Other settings have no connection to the real world (though they may still resemble it in places for the sake of verisimilitude), and the settings are wholly imagined worlds. Fantasy settings are commonly create whole fantasy worlds with original places, creatures, cultures and metaphysical laws (for example). For example, Oerth is the imaginary world of the Greyhawk setting for Dungeons & Dragons. (This was the original distinction between high fantasy, set in a fantasy world, and low fantasy, set in an alternate real world with fantasy intruding on it, although the terms are sometimes used differently now.)

The largest scale of a setting is to include multiple worlds in a sort of universe or multiverse. In a science fiction setting, this may be a galaxy with multiple alien worlds (even including a fictionalised Earth among them, since science fiction is a form of speculative fiction that purports to imagine what is possible), such as the planet Vulcan in Star Trek. In a fantasy setting, the wider setting might be a collection of planes that can be accessed magically.
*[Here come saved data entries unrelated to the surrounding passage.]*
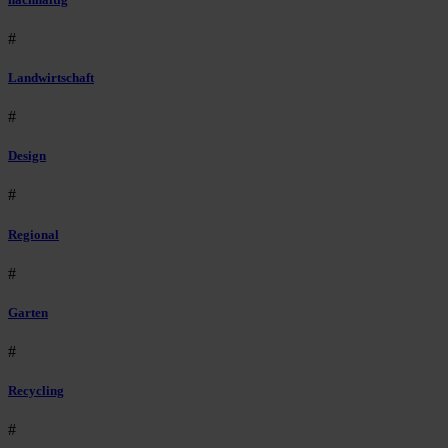
#
Landwirtschaft
#
Design
#
Regional
#
Garten
#
Recycling
#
By style and intended usage[]

Groups may either create their own campaign settings (called homebrew settings) or use a (fully or partially) pre-generated setting. Most published games include at least one sort of pre-generated setting, which may be from the following types:

  • integrated setting, when system mechanics are so connected to the setting that no other setting can be used without extensive hacking;
  • default setting, when one specific setting is provided by the game rules, but the game could support others;
  • alternate setting, a setting that can be used instead of a game's default setting;
  • implicit setting, when no setting information is provided explicitly but some facts about the setting can be determined from the game's rules;
  • example setting, generally found in generic role-playing games (in which groups are expected to use their own settings) by providing an example of a setting that is used to explain the rules but never intended to be used in an actual game.

By relationship to canon[]

Another distinction in settings is in their relationship to canon. Settings generally assume that anything described in game texts as existing in the setting will exist in any campaigns that take place in that setting, with some leeway for groups to customise it. Different games may assume a different level of adherence to canon. At its most stringent, canon not only describes the current situation in a setting but also its ongoing narrative that gaming groups are expected to follow, which is called a metaplot. At the other end, some games use settings that reject a consistent, canonical version, which are called anti-canon.

Cross-media settings[]

Some settings also exist independently of any games, for example settings from established franchises and intellectual property (e.g. Star Wars or the DC Universe). These may be used in officially licensed games as default, alternate or integrated settings, or homebrewed by players into other game systems. Sometime, setting books are published for RPG consumers that include settings that can be used in multiple game systems.